Up early again. George had to use the bathroom two hours earlier than usual — 3:30 instead of 5:30.

I want to write, but I have no idea about what. Sometimes it’s just the tingle in the fingers and brain making me want to put pen to paper and feel the physical sensations of my hand moving across the paper and my fingers making the loops and curves of letters, the motions of writing. But, aside from my doodles, what else to write about? Our plans to move?

It’s looking more and more like Seattle. We’ve both had great luck looking for work (Misty never has trouble, of course) and I’ve had some good conversations with folks up there. Is it possible I could actually get a job from a distance?

Seattle will be (is) expensive as the best seats in hell, but maybe we can find somewhere decent outside the city — someplace with a two-bedroom house and a backyard for the dogs — that won’t kill us financially.

The idea is that, ultimately, Misty will get the chance in a couple of years to switch careers, if she wants. For now, we need to pay bills and get out of Austin.

For me, it’s the opportunity to continue to grow in my field. See: I’m not like the snooty writers; I’m willing to work some real shit writing jobs, as long as I get to write. Because writing at work makes me want to write outside of work — which is all-around good.

I have my doubts about how much more work I’ll do with Somnio. We’ll see about that. It was a good learning experience.
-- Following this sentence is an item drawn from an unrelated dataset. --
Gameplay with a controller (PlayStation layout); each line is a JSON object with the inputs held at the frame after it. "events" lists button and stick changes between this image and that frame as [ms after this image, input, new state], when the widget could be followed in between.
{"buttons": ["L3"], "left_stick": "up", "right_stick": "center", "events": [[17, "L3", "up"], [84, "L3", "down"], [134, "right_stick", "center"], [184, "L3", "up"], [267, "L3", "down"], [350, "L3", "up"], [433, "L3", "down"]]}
I can say that.

Making that transition from the public sector to the private sector has definitely been one of the most difficult endeavors I’ve undertaken, but it finally seems to be working and paying off a little. I’ve not only made the switch, but also learned things that can be shared cross-sector. Others don’t see the connections between the public and private spheres when it comes to rubber-meets-the-road, get-down-to-business execution of plans with technologies. The cross-pollination is healthy in a design and/or marketing (and likely most others) firm, even if some don’t see it.

An education from SCAD probably doesn’t involve significant serious study of the moral and ethical issues arising from design or the values always already imbued in what is created. Designers, technologists, content strategists and the like can fail to step back and look at the political and socioeconomic impacts and inherent biases of their creations. Remember: This isn’t art. This is business.

At base, this is what builds the tech-bro culture I’ve written negatively about before: Worshiping “innovation” — or, more precisely, new digital technologies — without looking at its real-world impacts. Money turns out to be the real innovation for them. And changing the world comes with a nice paycheck.